Ce qui compte réellement en interne
Dans l’impression industrielle, les lampes UV sont généralement des lampes à vapeur de mercure haute pression. On obtient une émission dominante à 365 nm pour la pénétration, ainsi qu’une énergie large bande pour assurer la polymérisation en surface et en profondeur. L’irradiance maximale au niveau du substrat — mesurée en mW/cm² — détermine la vitesse à laquelle la réaction dépasse l’inhibition par l’oxygène. La dose, en mJ/cm², correspond à l’intégration de l’irradiance dans le temps et détermine la conversion finale.
Nous utilisons un fil haute température qui maintient l’intégrité du conducteur lorsque la gaine en quartz chauffe, ce qui stabilise la tension d’allumage de la lampe et garantit la répétabilité de la position de l’arc. Associé à un réflecteur doté d’un revêtement dichroïque, cela améliore l’efficacité spectrale : plus d’UV utile est délivré et la chaleur dissipée est réduite.
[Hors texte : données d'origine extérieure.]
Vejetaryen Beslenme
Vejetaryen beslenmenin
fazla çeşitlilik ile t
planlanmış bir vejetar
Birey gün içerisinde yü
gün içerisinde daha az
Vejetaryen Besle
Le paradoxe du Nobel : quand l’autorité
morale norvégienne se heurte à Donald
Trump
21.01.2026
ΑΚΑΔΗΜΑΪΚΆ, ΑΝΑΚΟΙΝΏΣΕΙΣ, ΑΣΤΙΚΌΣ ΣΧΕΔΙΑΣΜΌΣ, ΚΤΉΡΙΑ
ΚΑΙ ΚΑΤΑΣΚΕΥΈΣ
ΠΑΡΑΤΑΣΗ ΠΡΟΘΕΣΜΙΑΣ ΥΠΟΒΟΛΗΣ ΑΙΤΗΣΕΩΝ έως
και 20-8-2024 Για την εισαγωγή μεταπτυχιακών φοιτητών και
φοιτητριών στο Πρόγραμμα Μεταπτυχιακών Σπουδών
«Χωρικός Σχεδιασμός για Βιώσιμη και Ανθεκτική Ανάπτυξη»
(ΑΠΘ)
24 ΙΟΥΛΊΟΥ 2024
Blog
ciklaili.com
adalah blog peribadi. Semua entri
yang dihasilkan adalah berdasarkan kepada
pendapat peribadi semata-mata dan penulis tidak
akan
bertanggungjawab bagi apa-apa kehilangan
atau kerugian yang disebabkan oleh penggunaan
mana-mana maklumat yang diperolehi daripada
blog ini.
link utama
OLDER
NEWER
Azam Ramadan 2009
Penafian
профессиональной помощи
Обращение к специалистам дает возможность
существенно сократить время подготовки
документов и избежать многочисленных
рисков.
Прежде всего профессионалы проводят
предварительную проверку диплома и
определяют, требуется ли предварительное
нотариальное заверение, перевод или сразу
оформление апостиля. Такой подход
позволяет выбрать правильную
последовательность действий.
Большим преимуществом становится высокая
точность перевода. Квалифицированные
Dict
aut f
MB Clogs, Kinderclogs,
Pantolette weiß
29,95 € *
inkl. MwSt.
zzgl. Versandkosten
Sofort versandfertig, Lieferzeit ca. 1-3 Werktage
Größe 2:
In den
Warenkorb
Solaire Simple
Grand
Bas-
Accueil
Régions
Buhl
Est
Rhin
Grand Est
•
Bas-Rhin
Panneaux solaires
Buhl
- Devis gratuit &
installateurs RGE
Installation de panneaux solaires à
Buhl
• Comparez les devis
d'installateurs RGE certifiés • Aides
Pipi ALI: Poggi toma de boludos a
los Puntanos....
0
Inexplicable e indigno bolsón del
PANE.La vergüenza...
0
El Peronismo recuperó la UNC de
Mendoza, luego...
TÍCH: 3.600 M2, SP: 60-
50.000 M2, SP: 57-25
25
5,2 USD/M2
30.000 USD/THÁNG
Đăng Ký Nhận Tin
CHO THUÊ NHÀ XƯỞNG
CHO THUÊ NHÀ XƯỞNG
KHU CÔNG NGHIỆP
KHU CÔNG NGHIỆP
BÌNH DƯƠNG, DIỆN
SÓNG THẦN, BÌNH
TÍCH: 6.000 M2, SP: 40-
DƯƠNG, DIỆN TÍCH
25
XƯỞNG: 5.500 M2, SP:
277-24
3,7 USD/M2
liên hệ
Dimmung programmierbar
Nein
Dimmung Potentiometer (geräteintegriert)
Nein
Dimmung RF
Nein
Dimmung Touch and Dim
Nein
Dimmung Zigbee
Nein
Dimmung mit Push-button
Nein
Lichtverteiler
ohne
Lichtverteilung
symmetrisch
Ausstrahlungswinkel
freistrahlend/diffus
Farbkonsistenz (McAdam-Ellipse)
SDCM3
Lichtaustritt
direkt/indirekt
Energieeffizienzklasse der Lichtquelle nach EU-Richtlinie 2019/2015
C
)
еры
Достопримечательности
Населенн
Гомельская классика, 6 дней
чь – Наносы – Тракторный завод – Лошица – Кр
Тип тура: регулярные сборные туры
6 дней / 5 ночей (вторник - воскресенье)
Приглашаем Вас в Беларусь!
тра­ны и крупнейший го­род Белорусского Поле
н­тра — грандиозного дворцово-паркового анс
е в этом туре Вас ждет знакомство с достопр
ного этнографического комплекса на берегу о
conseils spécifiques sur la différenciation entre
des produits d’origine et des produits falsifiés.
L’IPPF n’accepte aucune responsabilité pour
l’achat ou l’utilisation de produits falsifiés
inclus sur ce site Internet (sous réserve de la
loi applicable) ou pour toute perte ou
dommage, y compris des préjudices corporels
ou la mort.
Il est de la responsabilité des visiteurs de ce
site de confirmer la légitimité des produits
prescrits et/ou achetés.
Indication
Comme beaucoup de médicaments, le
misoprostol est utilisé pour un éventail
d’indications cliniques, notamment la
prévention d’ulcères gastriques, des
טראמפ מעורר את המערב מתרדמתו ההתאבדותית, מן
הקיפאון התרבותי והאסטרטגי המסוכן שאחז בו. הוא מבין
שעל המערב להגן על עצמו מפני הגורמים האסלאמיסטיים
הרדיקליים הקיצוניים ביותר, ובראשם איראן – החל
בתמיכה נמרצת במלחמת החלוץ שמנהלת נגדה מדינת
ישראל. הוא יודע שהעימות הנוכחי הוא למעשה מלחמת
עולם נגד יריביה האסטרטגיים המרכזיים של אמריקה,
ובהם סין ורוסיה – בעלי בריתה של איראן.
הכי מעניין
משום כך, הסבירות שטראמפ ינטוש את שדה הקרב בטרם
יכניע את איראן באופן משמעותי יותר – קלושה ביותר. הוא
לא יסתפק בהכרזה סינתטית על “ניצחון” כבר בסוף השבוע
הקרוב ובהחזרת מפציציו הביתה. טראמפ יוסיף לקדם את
Pourquoi cela importe pour les applications textiles
En polymérisation écran et plat pour les vêtements, la couche d’encre est souvent épaisse et les pigments absorbent les UV. Si la lampe ne peut pas maintenir une irradiance élevée, la base du dépôt reste collante. Avec un fil supportant une opération stable de la lampe, le système peut maintenir la dose nécessaire à une réticulation complète.
Le résultat est simple : polymérisation plus profonde, meilleure adhérence et résistance au lavage maintenue sur plusieurs cycles. On obtient moins de pièces refusées, moins de retouches et une tenue des couleurs stable.
Les détails opérationnels qui posent problème
Le fil haute température est justifié lorsque la lampe est chaude, mais il nécessite un routage adapté et un dégagement suffisant des zones chaudes. Vérifiez la classification des connecteurs, la chute de tension et la classe de température d’isolant par rapport au ballast et à l’appareil. Assurez-vous que la longueur de la lampe, l’écart d’arc et la géométrie du réflecteur correspondent à votre plateforme d’impression.
Surveillez au plan du substrat avec un radiomètre spectral, et remplacez les lampes en fonction de la dégradation de leur puissance, pas seulement en fonction des heures d’utilisation.